On top of that, JAPCo’s own employees said an alarm went off at 10:20 on October 26, 2011. Water was pouring from a pipe at the bottom of the reactor’s pressure vessel. JAPCo blew it off saying it was a minor leak easily fixed. That minor leak ended up being 22.4 tons (according to media source Japan Today)!
Since then another 2.2 tons of radioactive water went ‘missing’. That’s how much contaminated water disappeared between the October 2011 leak and March 16, 2012. Then on Saturday, March 17, workers discovered their rinse water was now radioactive.
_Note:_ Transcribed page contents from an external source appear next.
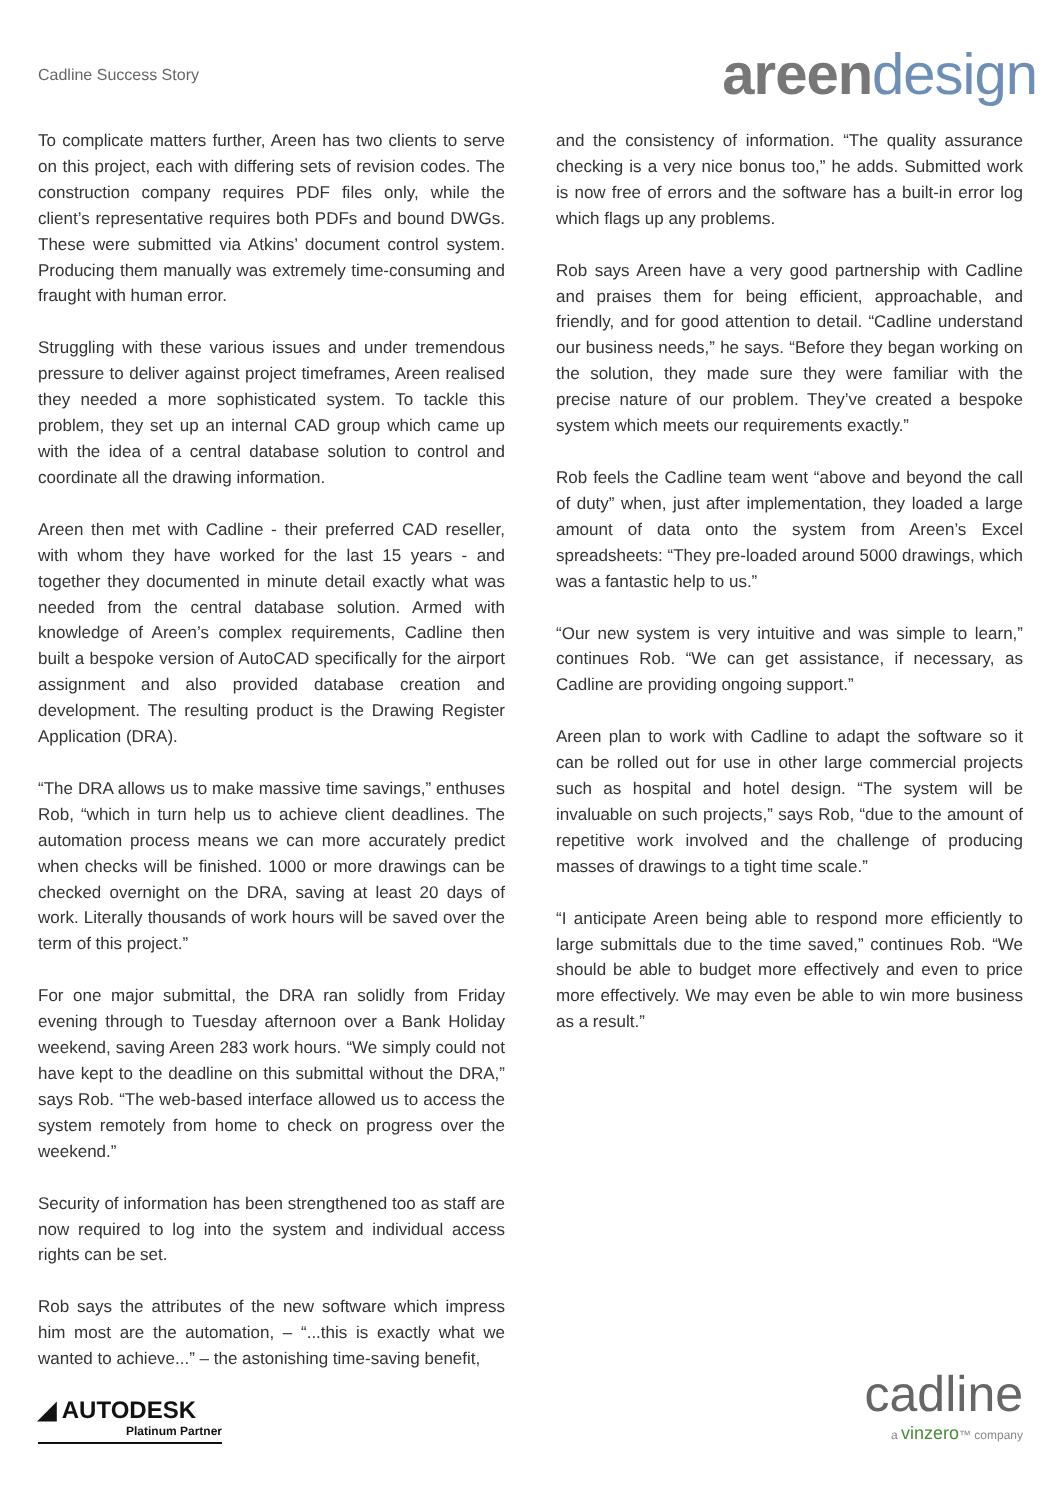Cadline Success Story
areen design
To complicate matters further, Areen has two clients to serve on this project, each with differing sets of revision codes. The construction company requires PDF files only, while the client’s representative requires both PDFs and bound DWGs. These were submitted via Atkins’ document control system. Producing them manually was extremely time-consuming and fraught with human error.
Struggling with these various issues and under tremendous pressure to deliver against project timeframes, Areen realised they needed a more sophisticated system. To tackle this problem, they set up an internal CAD group which came up with the idea of a central database solution to control and coordinate all the drawing information.
Areen then met with Cadline - their preferred CAD reseller, with whom they have worked for the last 15 years - and together they documented in minute detail exactly what was needed from the central database solution. Armed with knowledge of Areen’s complex requirements, Cadline then built a bespoke version of AutoCAD specifically for the airport assignment and also provided database creation and development. The resulting product is the Drawing Register Application (DRA).
“The DRA allows us to make massive time savings,” enthuses Rob, “which in turn help us to achieve client deadlines. The automation process means we can more accurately predict when checks will be finished. 1000 or more drawings can be checked overnight on the DRA, saving at least 20 days of work. Literally thousands of work hours will be saved over the term of this project.”
For one major submittal, the DRA ran solidly from Friday evening through to Tuesday afternoon over a Bank Holiday weekend, saving Areen 283 work hours. “We simply could not have kept to the deadline on this submittal without the DRA,” says Rob. “The web-based interface allowed us to access the system remotely from home to check on progress over the weekend.”
Security of information has been strengthened too as staff are now required to log into the system and individual access rights can be set.
Rob says the attributes of the new software which impress him most are the automation, – “...this is exactly what we wanted to achieve...” – the astonishing time-saving benefit,
and the consistency of information. “The quality assurance checking is a very nice bonus too,” he adds. Submitted work is now free of errors and the software has a built-in error log which flags up any problems.
Rob says Areen have a very good partnership with Cadline and praises them for being efficient, approachable, and friendly, and for good attention to detail. “Cadline understand our business needs,” he says. “Before they began working on the solution, they made sure they were familiar with the precise nature of our problem. They’ve created a bespoke system which meets our requirements exactly.”
Rob feels the Cadline team went “above and beyond the call of duty” when, just after implementation, they loaded a large amount of data onto the system from Areen’s Excel spreadsheets: “They pre-loaded around 5000 drawings, which was a fantastic help to us.”
“Our new system is very intuitive and was simple to learn,” continues Rob. “We can get assistance, if necessary, as Cadline are providing ongoing support.”
Areen plan to work with Cadline to adapt the software so it can be rolled out for use in other large commercial projects such as hospital and hotel design. “The system will be invaluable on such projects,” says Rob, “due to the amount of repetitive work involved and the challenge of producing masses of drawings to a tight time scale.”
“I anticipate Areen being able to respond more efficiently to large submittals due to the time saved,” continues Rob. “We should be able to budget more effectively and even to price more effectively. We may even be able to win more business as a result.”
◢ AUTODESK
Platinum Partner
cadline
a vinzero™ company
On closer inspection they realized that 1.2 tons of radioactive water somehow got into their rinse water tanks! Upon inspection of reactor 2 building, they found it is flooded with contaminated water (just like the buildings at Fukushima Daiichi).
Can’t blame GE on this one, the Tokai nuclear plant is Japan’s first nuke power factory, and it was built by the British.
Immediately after the March 11, 2011 Mega Quake and tsunami, it was being reported that the Tokai nuke plant survived the tsunami because the sea wall had been raised. It was also reported that Tokai didn’t rely on cooling systems like at Fukushima Daiichi. Both reports have proven to been a little misleading.
On March 13, 2011, Japan’s Fire and Disaster Management Agency reported that one of three seawater cooling pumps quit working. Tokai was lucky in that the other two pumps were still working, as well as their diesel generators.
Regarding the raised sea wall. It was still overrun by the tsunami, one reason being that there were cable holes in the new wall that still needed to be plugged.
Tokai failed a recent stress test because its electrical systems are unable to survive future earthquakes.
But to make matters more confusing, Japanese media is not being very specific when reporting on the Tokai nuclear power plant. You see there are two nuclear reactors one called Tokai I, the other called Tokai II.
In 1998 Tokai I (reactor 1) was shut down and was supposed to have been dismantled by 2011, yet the way Japanese media is talking the dismantling is still on going.
Tokai II (reactor 2) was still operational when the 2011 tsunami hit. It is the one that is currently flooding with radioactive water from a mystery source!